Calhoun took this tidbit in. “Okay, yes,” he admitted, “I would tend to classify that as ‘inadvisable.’ Good judgment call. So we proceed on impulse, if we’re to proceed at all, is that it? Going to take us a long time to get anywhere. Then again, since we haven’t the faintest idea where we’re going, I suppose we’re not in all that much of a rush. I mean, Kalinda is still a prisoner on Priatia, and the incendiary political situation in the New Thallonian Protectorate threatens to plunge the entire territory into civil war. But what’s a massive body count between friends?”
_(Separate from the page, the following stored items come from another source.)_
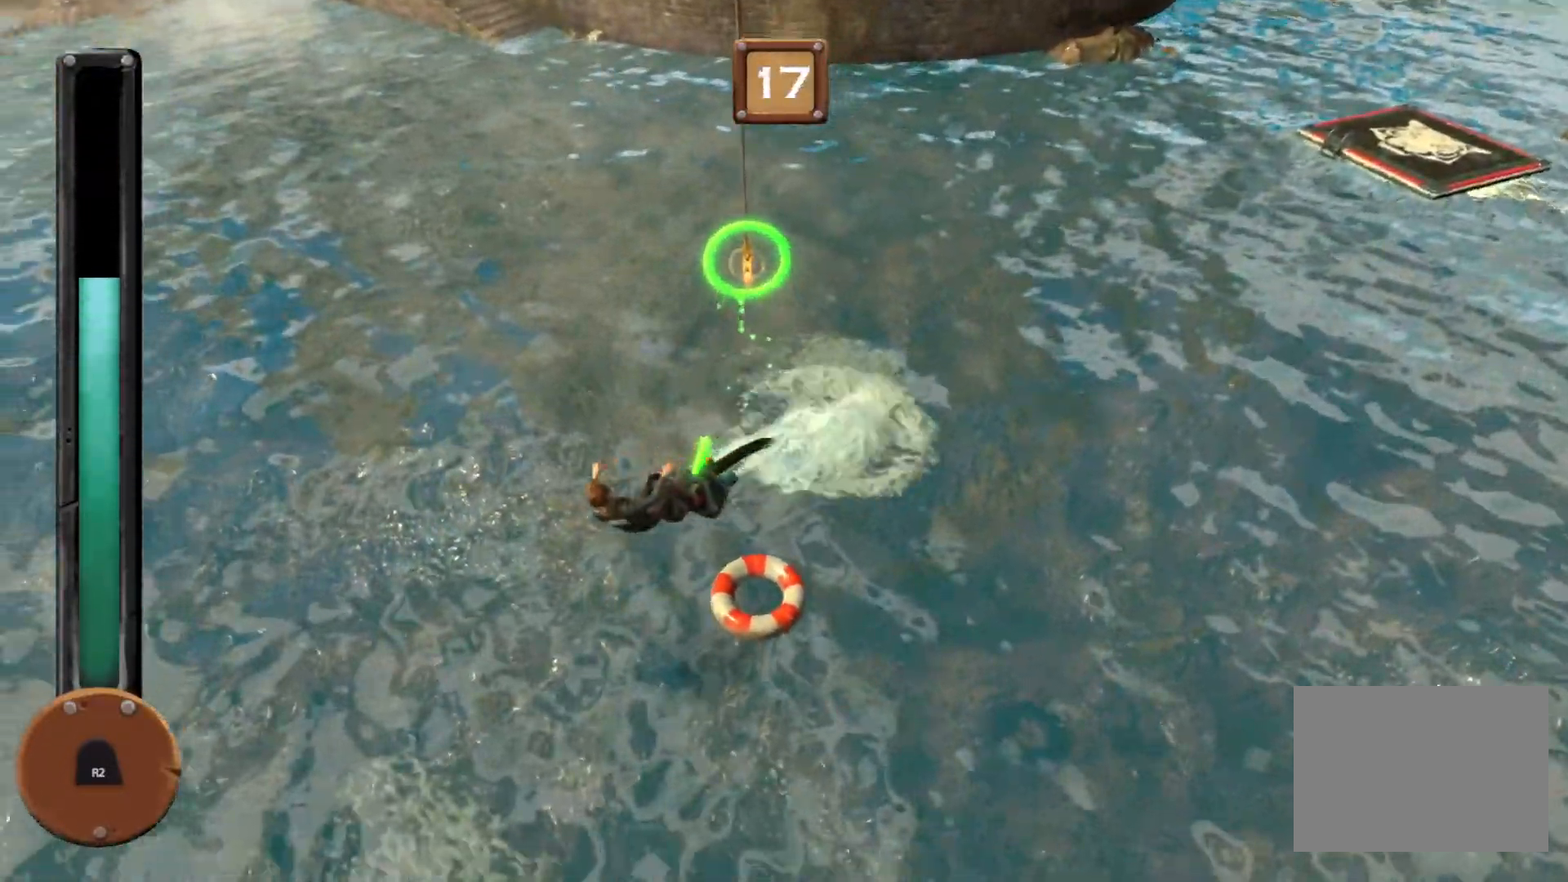
{"buttons": ["R1"], "events": []}
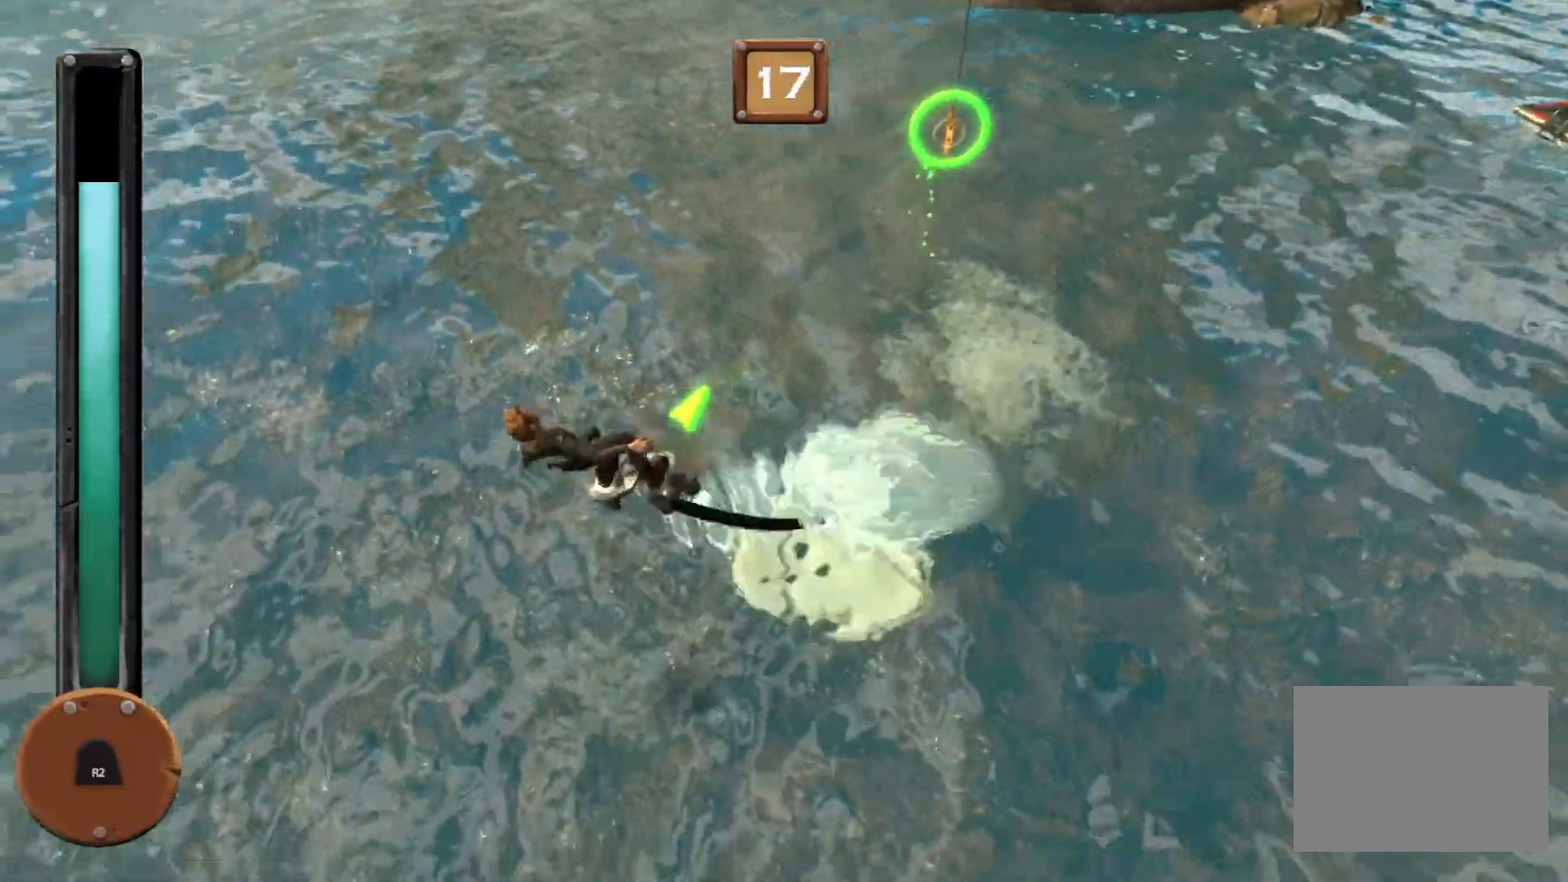
{"buttons": ["R1"], "events": []}
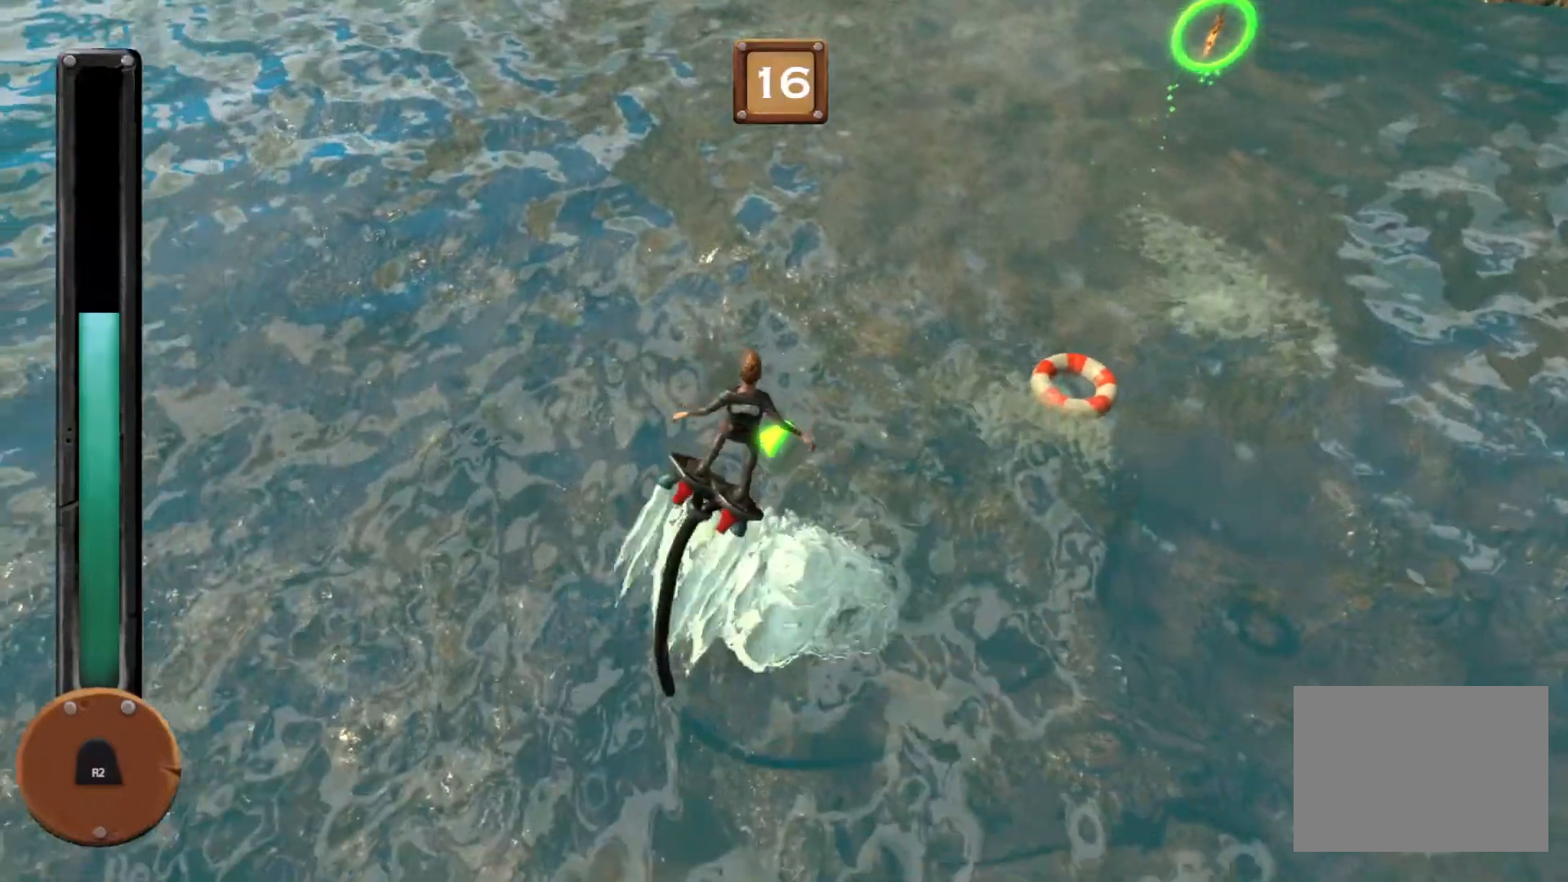
{"buttons": ["R1"], "events": []}
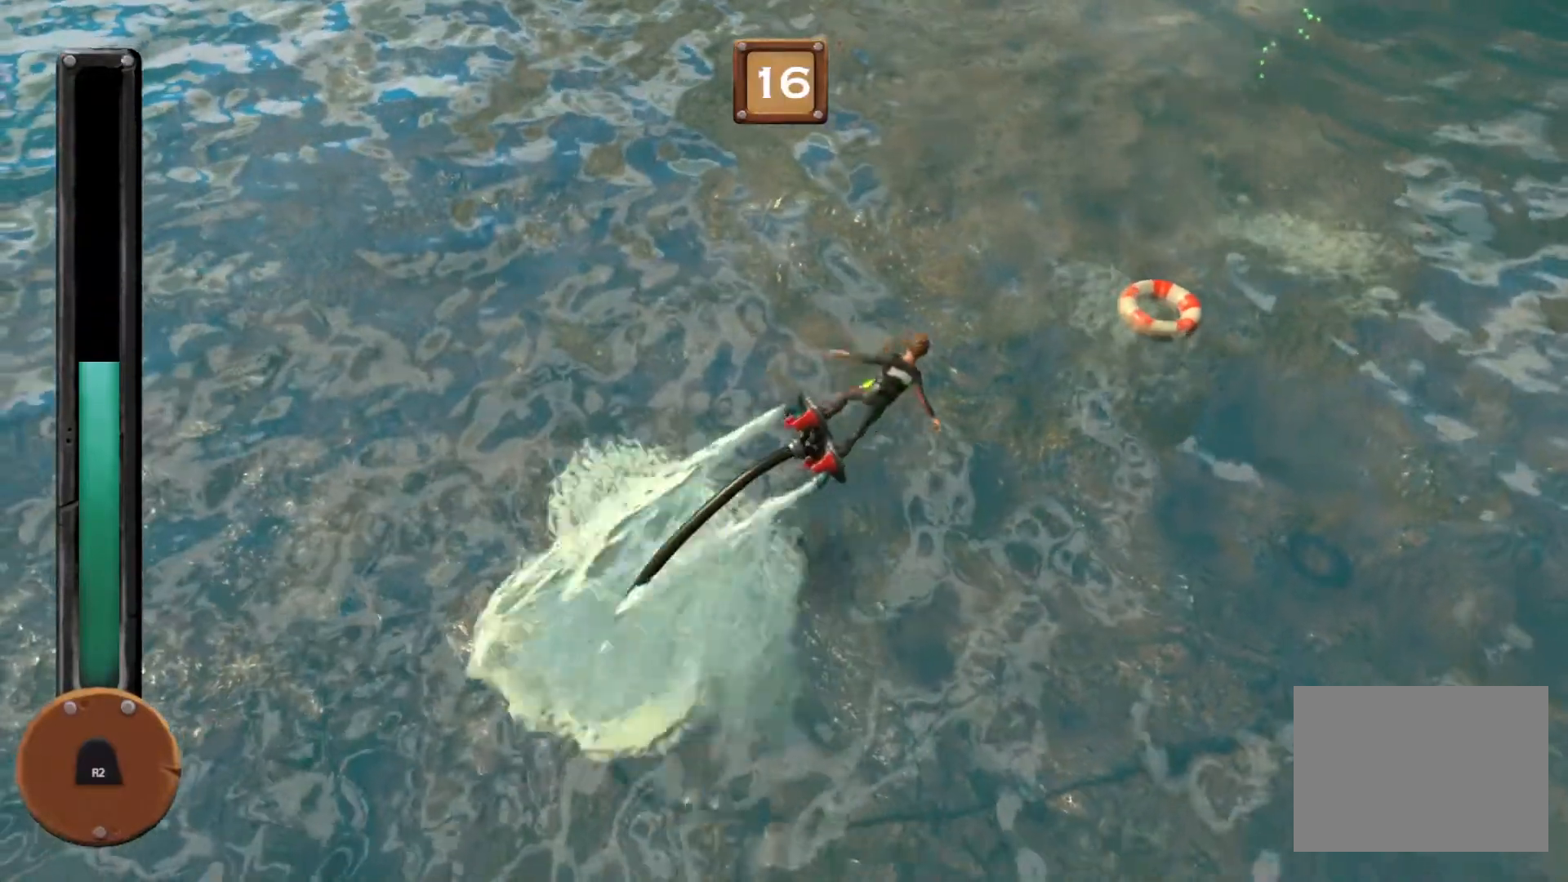
{"buttons": ["R1"], "events": []}
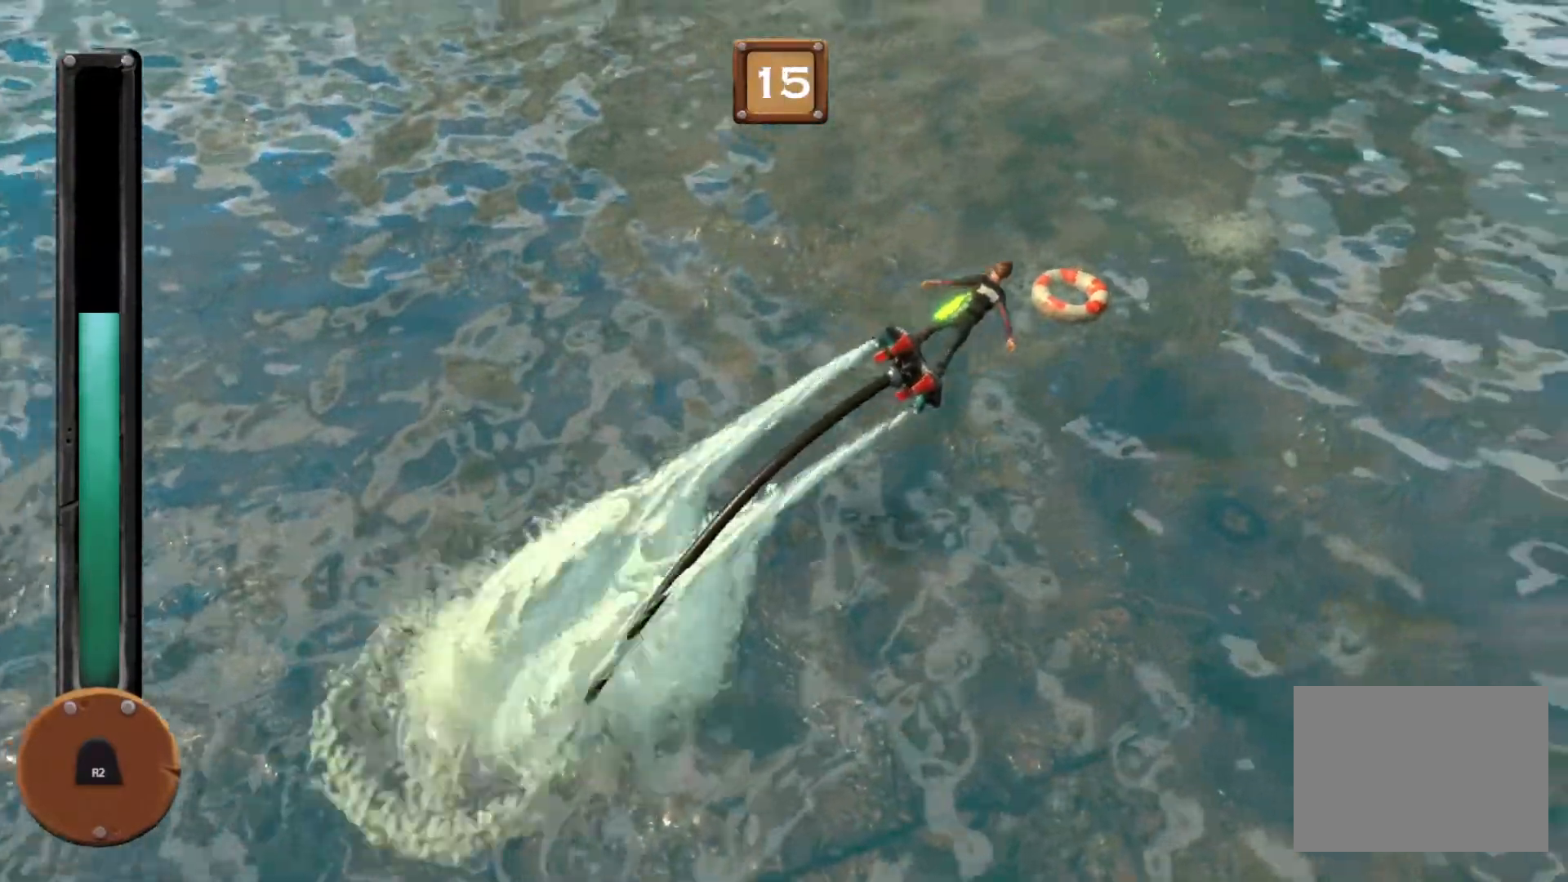
{"buttons": ["R1"], "events": []}
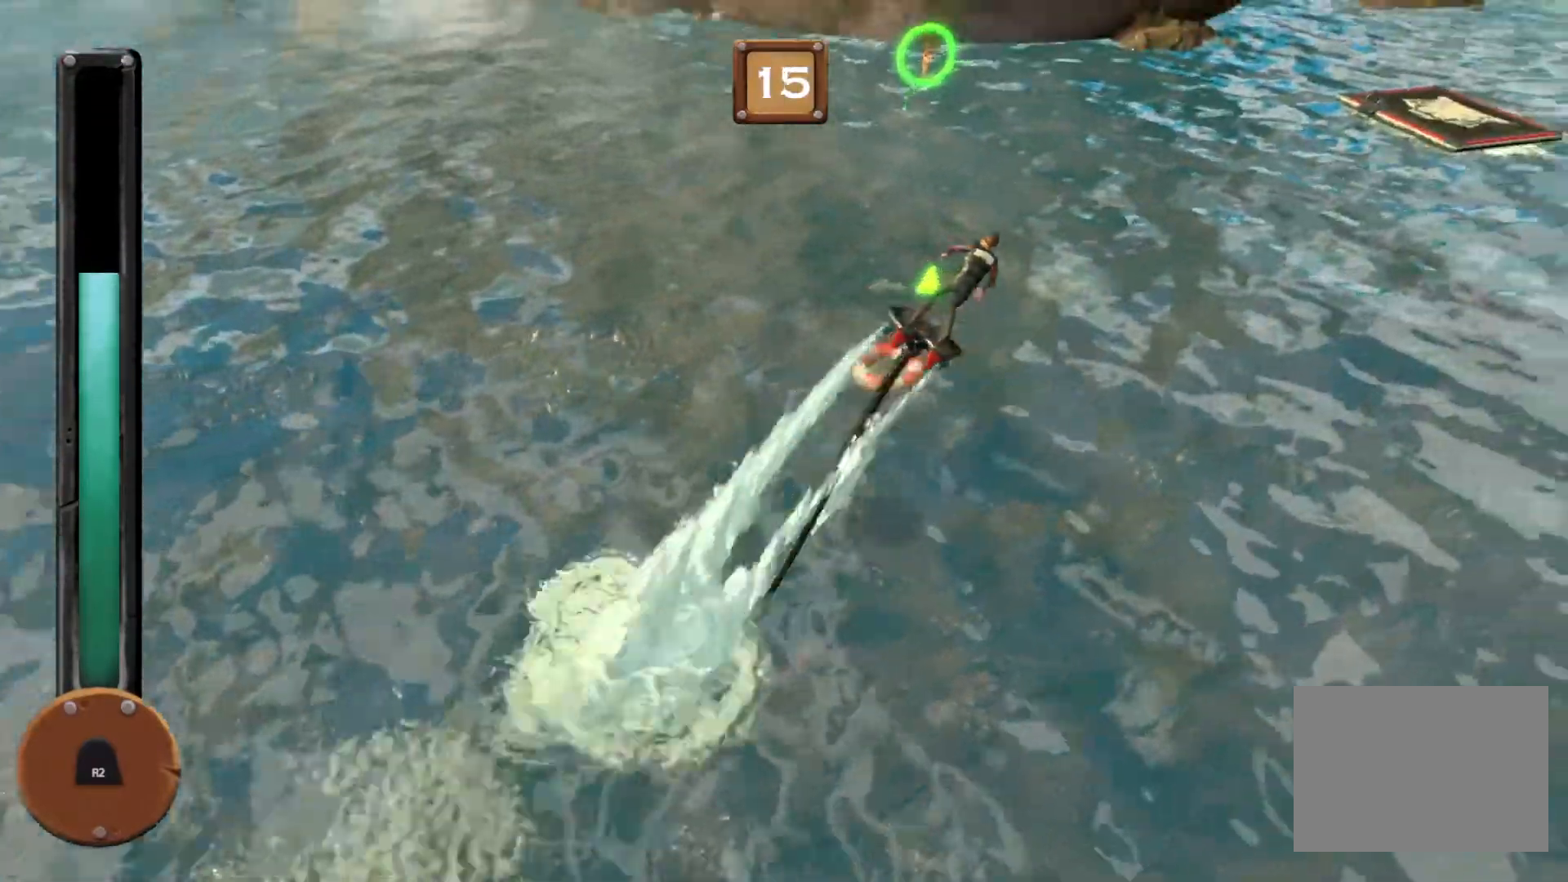
{"buttons": ["R1"], "events": []}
There was silence from the rest of the bridge.
“People,” he continued, “I have no desire to bring the entirety of the multiverse crashing down upon our heads. But neither do I want to pretend that we don’t have some serious time pressure at work. We need to figure out what happened, and how to reverse it, and we need to do it soon…before there’s no longer a Thallonian space of any sort to get back to.”